Data records -
'''

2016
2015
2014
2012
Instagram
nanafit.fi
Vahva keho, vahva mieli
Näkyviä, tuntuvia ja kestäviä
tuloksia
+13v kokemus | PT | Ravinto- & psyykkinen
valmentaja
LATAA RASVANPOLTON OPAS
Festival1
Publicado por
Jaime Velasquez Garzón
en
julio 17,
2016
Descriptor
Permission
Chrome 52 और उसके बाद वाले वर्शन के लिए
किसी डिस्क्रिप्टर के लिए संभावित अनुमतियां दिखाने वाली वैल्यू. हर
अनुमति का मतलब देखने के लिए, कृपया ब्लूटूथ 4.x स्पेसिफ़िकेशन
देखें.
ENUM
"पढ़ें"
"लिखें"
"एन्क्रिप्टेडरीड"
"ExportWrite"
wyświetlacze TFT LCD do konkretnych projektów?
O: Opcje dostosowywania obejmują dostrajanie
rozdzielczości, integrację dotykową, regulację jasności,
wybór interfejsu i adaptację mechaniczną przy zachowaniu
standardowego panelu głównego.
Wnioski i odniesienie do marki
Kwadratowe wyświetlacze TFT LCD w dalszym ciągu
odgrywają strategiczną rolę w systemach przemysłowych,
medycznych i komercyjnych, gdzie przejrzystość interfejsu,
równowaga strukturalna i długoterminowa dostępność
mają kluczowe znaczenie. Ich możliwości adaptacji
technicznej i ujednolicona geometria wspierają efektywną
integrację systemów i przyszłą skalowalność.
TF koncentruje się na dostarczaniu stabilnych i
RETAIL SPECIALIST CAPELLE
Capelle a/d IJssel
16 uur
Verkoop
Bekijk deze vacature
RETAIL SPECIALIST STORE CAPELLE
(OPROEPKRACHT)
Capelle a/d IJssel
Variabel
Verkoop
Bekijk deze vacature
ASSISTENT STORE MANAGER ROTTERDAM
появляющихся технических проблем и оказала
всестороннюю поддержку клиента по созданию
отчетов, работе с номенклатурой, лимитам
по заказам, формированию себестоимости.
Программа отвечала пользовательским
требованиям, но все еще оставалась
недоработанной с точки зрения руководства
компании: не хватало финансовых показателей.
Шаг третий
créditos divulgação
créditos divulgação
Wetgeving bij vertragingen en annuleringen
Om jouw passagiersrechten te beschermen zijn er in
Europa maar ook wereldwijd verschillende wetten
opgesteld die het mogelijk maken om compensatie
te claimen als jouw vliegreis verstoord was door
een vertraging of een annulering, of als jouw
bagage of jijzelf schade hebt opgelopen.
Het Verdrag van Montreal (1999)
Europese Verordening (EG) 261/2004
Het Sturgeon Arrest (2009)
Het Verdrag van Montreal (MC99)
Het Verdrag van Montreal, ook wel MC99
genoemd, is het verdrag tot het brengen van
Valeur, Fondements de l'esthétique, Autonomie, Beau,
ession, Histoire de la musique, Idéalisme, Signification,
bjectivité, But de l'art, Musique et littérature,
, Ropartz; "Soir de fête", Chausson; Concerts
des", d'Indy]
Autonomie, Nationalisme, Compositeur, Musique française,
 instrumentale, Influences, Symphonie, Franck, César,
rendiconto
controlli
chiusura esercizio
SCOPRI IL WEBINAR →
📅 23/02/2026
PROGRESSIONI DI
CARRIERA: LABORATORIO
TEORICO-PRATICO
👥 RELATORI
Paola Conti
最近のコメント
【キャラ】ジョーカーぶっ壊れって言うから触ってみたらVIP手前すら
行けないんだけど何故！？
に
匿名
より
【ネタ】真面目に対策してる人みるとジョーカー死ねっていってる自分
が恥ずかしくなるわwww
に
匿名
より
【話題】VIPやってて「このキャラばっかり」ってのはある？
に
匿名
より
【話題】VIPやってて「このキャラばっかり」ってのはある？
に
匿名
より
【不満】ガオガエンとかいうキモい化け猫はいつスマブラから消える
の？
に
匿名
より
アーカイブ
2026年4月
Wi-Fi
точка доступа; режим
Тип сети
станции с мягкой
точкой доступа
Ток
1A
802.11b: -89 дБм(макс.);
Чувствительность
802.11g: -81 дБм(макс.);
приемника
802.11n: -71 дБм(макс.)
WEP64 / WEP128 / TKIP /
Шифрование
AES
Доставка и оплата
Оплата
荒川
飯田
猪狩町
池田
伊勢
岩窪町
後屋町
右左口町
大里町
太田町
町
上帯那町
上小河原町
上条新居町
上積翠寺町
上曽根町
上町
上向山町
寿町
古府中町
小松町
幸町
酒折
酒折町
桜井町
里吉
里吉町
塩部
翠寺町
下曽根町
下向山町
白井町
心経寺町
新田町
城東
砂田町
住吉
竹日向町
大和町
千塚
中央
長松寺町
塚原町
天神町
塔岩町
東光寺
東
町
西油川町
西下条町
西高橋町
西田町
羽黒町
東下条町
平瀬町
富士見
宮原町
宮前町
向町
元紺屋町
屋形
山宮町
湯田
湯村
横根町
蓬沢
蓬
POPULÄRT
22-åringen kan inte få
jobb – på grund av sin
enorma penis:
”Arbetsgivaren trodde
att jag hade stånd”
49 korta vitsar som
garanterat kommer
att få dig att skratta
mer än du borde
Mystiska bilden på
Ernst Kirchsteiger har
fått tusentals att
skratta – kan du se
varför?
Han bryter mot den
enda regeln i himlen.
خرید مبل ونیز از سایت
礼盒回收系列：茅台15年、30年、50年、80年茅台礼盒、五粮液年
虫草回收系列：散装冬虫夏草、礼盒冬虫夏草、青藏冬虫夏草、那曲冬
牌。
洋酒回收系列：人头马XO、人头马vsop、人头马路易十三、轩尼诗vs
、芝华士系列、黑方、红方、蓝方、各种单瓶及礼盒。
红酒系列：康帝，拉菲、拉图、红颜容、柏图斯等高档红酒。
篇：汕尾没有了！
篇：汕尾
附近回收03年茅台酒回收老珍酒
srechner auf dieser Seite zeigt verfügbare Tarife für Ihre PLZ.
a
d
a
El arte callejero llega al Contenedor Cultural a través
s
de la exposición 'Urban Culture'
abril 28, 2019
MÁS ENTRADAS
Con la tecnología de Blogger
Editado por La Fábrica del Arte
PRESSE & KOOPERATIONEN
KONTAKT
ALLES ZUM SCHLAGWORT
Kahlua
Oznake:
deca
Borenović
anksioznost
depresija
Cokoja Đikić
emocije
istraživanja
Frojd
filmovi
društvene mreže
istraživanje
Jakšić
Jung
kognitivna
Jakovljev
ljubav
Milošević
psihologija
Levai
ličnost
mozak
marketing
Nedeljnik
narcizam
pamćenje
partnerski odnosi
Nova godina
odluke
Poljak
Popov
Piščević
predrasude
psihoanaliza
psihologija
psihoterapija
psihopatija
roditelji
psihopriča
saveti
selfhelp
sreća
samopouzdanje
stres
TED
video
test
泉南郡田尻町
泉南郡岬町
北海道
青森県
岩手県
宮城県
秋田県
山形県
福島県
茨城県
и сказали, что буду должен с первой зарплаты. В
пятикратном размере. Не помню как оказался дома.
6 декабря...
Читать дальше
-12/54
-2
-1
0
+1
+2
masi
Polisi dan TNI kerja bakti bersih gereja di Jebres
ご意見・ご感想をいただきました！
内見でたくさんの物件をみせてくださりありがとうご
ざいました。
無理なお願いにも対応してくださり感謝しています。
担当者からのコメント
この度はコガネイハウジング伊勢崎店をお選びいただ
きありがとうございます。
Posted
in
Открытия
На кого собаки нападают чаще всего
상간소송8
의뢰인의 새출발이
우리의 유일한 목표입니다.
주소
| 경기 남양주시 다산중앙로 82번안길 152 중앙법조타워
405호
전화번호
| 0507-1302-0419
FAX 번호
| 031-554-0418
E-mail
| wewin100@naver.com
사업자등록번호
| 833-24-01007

'''

Exercise directions - The first line of the entries above marks where to begin; repeat each line exactly through the one that contains "wyświetlacze TFT LCD do", and include that line.

Solution for this task -
2016
2015
2014
2012
Instagram
nanafit.fi
Vahva keho, vahva mieli
Näkyviä, tuntuvia ja kestäviä
tuloksia
+13v kokemus | PT | Ravinto- & psyykkinen
valmentaja
LATAA RASVANPOLTON OPAS
Festival1
Publicado por
Jaime Velasquez Garzón
en
julio 17,
2016
Descriptor
Permission
Chrome 52 और उसके बाद वाले वर्शन के लिए
किसी डिस्क्रिप्टर के लिए संभावित अनुमतियां दिखाने वाली वैल्यू. हर
अनुमति का मतलब देखने के लिए, कृपया ब्लूटूथ 4.x स्पेसिफ़िकेशन
देखें.
ENUM
"पढ़ें"
"लिखें"
"एन्क्रिप्टेडरीड"
"ExportWrite"
wyświetlacze TFT LCD do konkretnych projektów?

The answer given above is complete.